Lewis Hamilton & Nico Rosberg, Mercedes AMG Petronas F1 Team: Started 1st and 2nd, Finished 1st and 2nd

After the hype surrounding Ferrari following their shock win in Malaysia, Mercedes were desperate to get back on track and ensure no errors were made. And despite a 1-2, the Brackley squad left Shanghai with their latest squabble.

Had Nico been significantly faster he'd have been able to pass his teammate on track

Nico Rosberg felt that Lewis Hamilton unnecessarily backed him up throughout the first two stints, allowing Sebastian Vettel to attempt the undercut at each stop, failing marginally particularly at the first attempt. Believe what you will about Hamilton's tactics, if Rosberg could have gone faster, it was right on the line of costing Mercedes points. Having said that, the German was never even within the DRS zone. Had Nico been significantly faster he'd have been able to pass his teammate on track.

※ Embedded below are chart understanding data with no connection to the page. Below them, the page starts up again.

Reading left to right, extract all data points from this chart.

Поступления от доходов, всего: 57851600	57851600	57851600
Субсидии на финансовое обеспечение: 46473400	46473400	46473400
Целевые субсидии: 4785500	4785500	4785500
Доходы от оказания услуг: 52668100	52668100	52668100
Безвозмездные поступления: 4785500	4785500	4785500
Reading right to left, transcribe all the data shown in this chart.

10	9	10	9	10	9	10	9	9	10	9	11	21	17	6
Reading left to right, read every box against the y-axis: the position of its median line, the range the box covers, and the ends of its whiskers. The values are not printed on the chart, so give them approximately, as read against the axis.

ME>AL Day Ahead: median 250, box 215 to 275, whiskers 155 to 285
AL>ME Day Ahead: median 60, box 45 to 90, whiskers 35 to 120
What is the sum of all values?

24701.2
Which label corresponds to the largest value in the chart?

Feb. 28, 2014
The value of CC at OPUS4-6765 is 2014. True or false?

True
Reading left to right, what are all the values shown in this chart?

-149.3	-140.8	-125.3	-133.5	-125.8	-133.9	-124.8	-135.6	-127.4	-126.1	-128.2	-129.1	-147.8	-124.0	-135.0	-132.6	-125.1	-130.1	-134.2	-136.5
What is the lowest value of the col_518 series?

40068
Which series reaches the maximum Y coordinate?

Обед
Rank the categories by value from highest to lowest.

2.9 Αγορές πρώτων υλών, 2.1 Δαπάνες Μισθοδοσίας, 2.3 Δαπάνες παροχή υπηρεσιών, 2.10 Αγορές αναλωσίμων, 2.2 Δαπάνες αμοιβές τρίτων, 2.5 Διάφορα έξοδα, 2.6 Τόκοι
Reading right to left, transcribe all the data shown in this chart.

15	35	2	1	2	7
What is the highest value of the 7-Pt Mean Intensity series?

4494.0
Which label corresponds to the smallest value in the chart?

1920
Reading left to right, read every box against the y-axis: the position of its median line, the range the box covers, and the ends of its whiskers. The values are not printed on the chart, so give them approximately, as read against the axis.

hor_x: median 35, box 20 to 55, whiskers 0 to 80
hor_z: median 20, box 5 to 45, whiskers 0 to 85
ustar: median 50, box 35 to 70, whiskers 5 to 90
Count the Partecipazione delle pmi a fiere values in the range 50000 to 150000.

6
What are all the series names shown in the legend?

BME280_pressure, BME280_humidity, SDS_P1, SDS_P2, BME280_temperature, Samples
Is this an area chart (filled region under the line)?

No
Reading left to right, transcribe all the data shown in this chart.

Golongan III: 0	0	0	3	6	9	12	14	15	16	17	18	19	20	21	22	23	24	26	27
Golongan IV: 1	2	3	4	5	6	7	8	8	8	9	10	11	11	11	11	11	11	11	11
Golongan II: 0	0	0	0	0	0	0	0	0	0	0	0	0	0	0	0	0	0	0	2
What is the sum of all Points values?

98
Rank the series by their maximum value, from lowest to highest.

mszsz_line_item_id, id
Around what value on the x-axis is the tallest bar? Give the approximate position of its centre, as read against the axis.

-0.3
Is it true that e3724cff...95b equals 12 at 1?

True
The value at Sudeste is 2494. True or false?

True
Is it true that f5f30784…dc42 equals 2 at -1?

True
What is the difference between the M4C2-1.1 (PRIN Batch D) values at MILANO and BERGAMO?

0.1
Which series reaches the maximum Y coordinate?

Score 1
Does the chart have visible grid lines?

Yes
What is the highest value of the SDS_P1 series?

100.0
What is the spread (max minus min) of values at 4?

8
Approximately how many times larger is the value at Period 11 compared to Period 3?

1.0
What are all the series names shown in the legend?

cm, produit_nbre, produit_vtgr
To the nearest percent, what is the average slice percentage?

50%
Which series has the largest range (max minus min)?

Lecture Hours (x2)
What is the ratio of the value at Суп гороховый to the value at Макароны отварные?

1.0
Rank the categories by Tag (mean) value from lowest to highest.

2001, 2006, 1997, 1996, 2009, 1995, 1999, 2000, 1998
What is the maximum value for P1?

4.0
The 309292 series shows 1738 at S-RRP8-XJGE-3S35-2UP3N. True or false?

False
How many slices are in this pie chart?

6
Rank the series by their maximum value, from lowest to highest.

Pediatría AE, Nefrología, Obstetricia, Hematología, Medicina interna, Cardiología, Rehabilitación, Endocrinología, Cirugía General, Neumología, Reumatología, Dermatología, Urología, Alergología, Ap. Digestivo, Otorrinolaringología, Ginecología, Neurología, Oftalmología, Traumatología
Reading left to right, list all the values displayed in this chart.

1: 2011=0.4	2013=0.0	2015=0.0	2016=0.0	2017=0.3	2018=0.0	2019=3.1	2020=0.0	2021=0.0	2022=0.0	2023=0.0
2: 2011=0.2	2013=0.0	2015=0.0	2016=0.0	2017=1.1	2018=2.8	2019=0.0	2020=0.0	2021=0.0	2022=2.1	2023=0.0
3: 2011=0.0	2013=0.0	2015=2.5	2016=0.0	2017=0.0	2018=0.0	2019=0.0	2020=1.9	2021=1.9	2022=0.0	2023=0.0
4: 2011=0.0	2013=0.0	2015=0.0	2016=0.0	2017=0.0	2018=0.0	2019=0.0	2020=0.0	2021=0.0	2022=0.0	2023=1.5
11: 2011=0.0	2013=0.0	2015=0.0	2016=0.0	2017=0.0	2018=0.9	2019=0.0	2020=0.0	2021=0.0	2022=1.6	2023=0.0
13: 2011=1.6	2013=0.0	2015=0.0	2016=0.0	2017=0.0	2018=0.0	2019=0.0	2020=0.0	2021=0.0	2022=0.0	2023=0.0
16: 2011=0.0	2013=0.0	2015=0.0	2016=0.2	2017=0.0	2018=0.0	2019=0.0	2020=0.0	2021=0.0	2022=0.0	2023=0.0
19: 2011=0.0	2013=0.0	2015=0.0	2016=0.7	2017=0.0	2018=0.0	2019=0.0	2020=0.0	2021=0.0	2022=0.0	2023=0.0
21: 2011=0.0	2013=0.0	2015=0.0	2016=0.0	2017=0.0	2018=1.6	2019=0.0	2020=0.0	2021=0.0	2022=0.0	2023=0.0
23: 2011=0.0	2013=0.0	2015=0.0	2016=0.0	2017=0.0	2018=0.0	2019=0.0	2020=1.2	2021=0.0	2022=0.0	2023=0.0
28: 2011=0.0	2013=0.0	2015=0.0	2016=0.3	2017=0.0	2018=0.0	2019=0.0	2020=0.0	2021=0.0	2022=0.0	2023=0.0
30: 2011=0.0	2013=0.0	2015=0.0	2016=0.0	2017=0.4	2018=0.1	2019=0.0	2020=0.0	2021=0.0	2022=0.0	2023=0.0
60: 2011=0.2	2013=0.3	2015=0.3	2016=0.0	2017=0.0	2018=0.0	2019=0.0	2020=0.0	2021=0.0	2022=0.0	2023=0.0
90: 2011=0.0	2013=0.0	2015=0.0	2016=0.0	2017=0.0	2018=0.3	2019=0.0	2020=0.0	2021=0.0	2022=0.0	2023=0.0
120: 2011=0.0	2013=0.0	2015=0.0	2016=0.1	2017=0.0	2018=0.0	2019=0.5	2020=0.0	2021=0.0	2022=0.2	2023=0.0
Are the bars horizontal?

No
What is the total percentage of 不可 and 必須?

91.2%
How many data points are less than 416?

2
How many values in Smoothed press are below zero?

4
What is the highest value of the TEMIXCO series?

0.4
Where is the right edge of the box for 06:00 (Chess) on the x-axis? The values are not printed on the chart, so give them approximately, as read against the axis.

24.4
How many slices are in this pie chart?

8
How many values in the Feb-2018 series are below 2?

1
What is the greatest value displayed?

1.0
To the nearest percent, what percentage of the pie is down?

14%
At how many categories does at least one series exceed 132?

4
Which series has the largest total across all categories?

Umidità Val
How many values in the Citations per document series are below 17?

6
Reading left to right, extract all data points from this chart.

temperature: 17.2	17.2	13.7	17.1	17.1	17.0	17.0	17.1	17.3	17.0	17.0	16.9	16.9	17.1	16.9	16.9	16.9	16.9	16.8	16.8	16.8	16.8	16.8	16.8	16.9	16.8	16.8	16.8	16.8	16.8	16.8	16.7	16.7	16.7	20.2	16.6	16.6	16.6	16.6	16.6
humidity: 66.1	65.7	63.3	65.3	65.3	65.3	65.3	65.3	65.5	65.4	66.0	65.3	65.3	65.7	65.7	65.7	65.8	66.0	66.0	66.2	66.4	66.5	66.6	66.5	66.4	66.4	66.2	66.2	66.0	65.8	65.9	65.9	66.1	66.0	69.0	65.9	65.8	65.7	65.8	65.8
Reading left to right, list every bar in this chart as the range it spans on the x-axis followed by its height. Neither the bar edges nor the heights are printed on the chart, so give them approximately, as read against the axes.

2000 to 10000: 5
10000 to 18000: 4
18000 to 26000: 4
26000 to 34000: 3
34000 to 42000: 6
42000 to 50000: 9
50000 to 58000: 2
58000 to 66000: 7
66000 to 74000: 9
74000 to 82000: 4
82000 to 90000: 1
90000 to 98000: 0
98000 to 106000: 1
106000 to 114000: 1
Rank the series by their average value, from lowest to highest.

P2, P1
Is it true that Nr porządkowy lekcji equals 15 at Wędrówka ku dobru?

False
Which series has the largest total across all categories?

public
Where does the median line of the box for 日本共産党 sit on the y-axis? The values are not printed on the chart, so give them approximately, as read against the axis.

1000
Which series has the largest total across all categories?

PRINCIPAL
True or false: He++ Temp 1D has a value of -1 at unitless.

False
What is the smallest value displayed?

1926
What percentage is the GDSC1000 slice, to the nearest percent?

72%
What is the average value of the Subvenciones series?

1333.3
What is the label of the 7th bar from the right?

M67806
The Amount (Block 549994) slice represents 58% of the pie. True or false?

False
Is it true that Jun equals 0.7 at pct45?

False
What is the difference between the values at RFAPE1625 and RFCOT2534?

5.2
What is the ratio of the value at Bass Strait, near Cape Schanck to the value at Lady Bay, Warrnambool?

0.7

In my view it is a storm in a teacup but it does appear a problem of Mercedes own making as they try desperately not to favour one driver or the other. While I can’t believe there are some saying that it was a major step on the way to Lewis Hamilton retaining his crown, it was a clear psychological win for Hamilton as Rosberg put absolutely everything into beating the Brit this weekend and came up short, his emotions ringing through both on Saturday and Sunday. Hamilton has got to Rosberg and the German needs to retain his composure before he can rejoin the battle.